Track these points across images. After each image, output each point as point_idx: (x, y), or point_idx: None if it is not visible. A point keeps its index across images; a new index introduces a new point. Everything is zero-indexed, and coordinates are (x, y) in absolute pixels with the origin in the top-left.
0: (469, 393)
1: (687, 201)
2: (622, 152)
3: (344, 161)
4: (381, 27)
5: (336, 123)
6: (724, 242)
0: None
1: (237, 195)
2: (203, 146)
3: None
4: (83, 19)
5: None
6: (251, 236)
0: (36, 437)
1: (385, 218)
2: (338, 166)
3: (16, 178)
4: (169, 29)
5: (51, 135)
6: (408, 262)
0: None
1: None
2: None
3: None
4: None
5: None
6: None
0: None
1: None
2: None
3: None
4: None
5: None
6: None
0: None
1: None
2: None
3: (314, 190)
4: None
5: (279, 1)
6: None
◆ ◆ ◆
§ AIM OF THE EXERCISE
Change "top-left" to "upper-left" throughout the listing above, keeping every other line and character the same.

§ RESPONSE TO THE EXERCISE
Track these points across images. After each image, output each point as point_idx: (x, y), or point_idx: None if it is not visible. A point keeps its index across images; a new index introduces a new point. Everything is zero-indexed, and coordinates are (x, y) in absolute pixels with the origin in the upper-left.
0: (469, 393)
1: (687, 201)
2: (622, 152)
3: (344, 161)
4: (381, 27)
5: (336, 123)
6: (724, 242)
0: None
1: (237, 195)
2: (203, 146)
3: None
4: (83, 19)
5: None
6: (251, 236)
0: (36, 437)
1: (385, 218)
2: (338, 166)
3: (16, 178)
4: (169, 29)
5: (51, 135)
6: (408, 262)
0: None
1: None
2: None
3: None
4: None
5: None
6: None
0: None
1: None
2: None
3: None
4: None
5: None
6: None
0: None
1: None
2: None
3: (314, 190)
4: None
5: (279, 1)
6: None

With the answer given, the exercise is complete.